(THE DATA Opens)
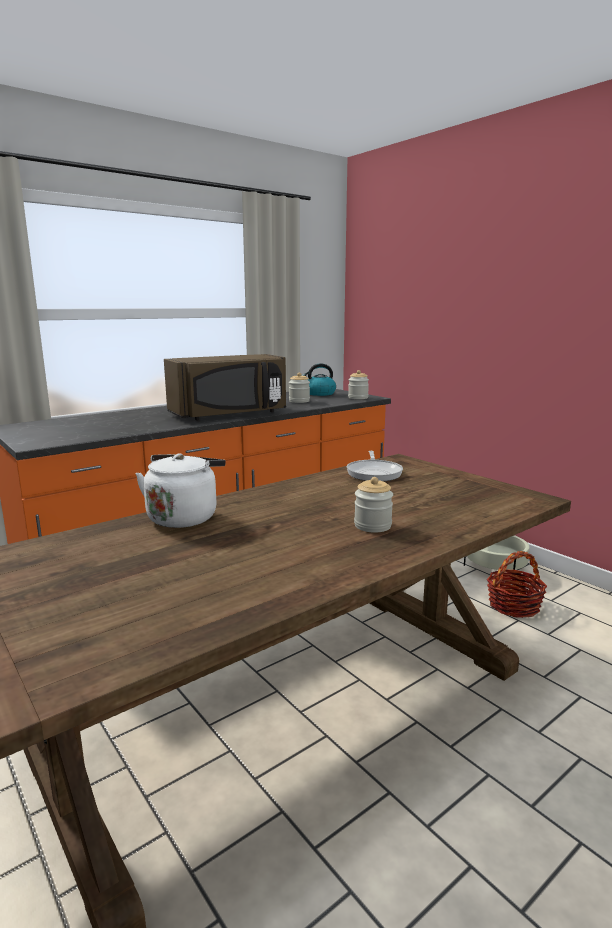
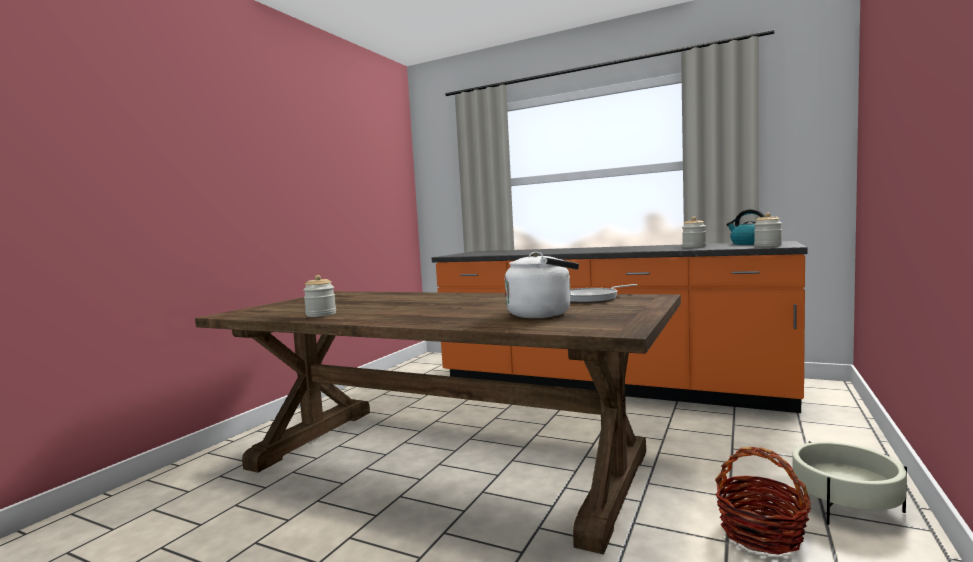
camera: 65 degrees right, 10 degrees down
white kettle [135,453,226,528] -> white kettle moved to [505,252,579,318]
brown microwave [164,354,286,420] -> none
jar [354,477,393,532] -> jar moved to [303,275,336,317]

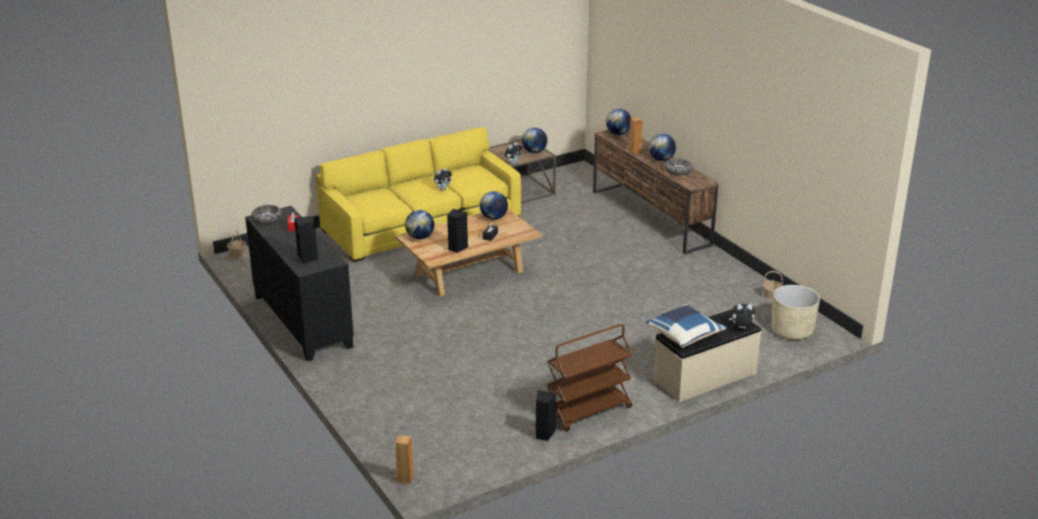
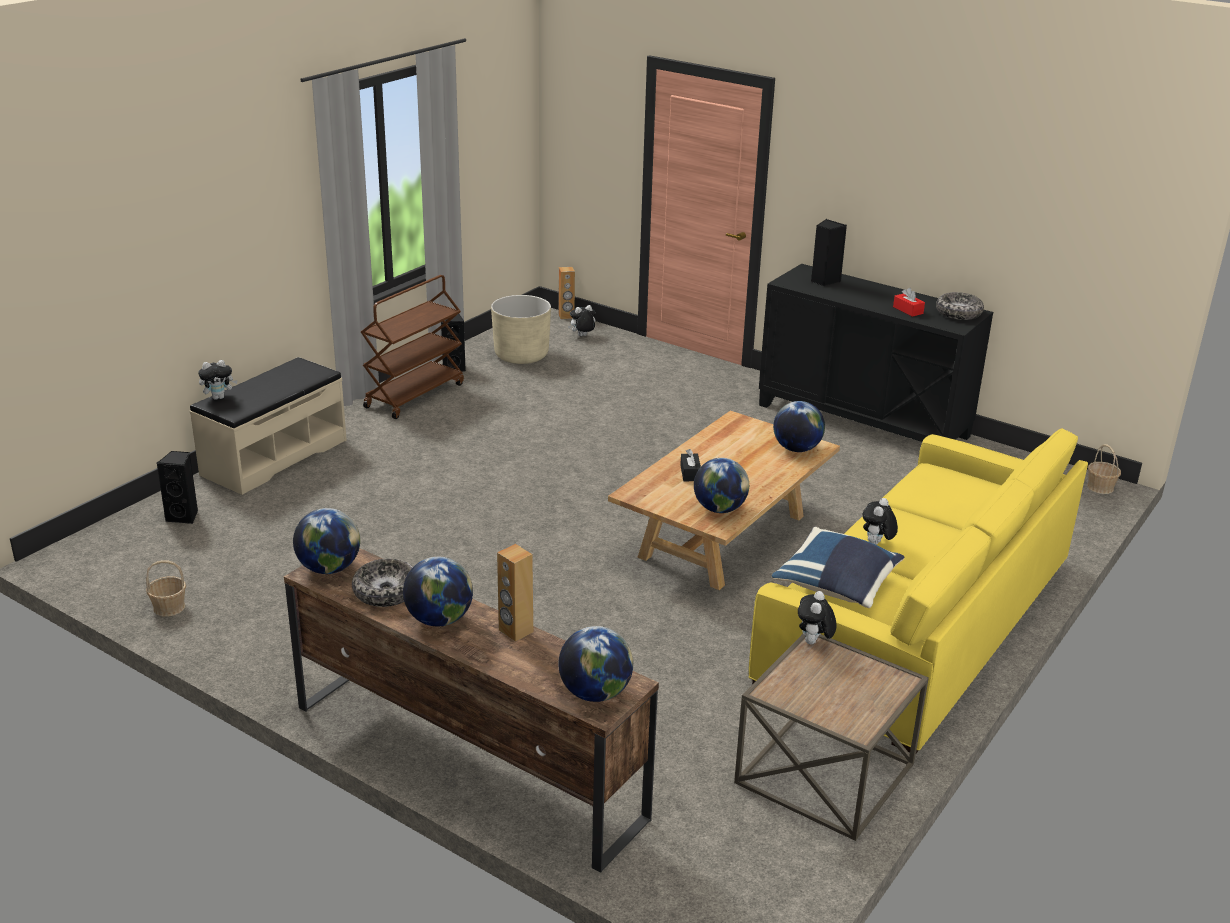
camera: 155 degrees right, 0 degrees up
black speaker [447,209,468,253] -> black speaker moved to [156,451,198,524]
globe [522,127,547,153] -> globe moved to [293,508,360,574]
blue pillow [646,304,727,348] -> blue pillow moved to [771,527,904,608]
beige planter [772,285,820,340] -> beige planter moved to [491,295,551,364]
none -> plush toy [568,305,596,336]

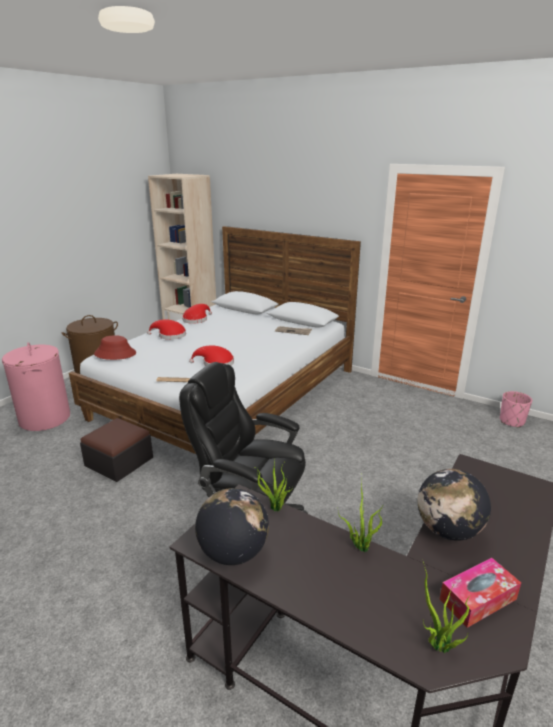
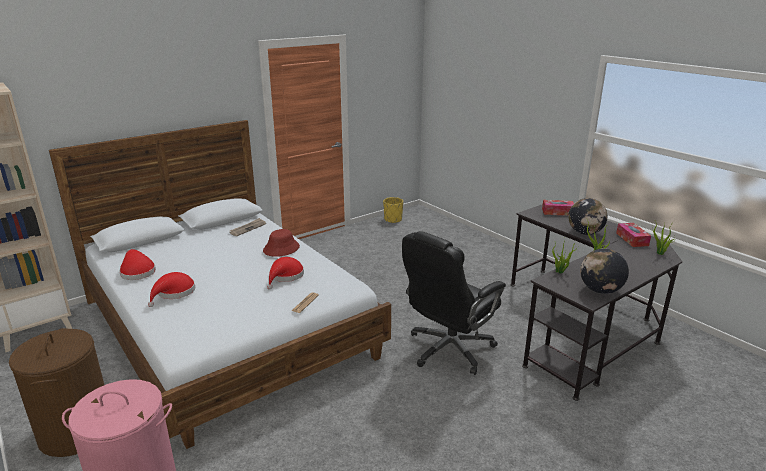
camera: 70 degrees left, 0 degrees up
ottoman [80,418,153,482] -> none
red hat [94,335,136,360] -> red hat moved to [263,229,300,257]
pink planter [500,391,532,428] -> yellow planter [383,197,403,223]
none -> tissue box [542,200,574,216]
(THE DATA Closes)
◆ TASK DETAILS
State how many lines contain the word "none" across the listing, and give no other text.

◆ REPLY
4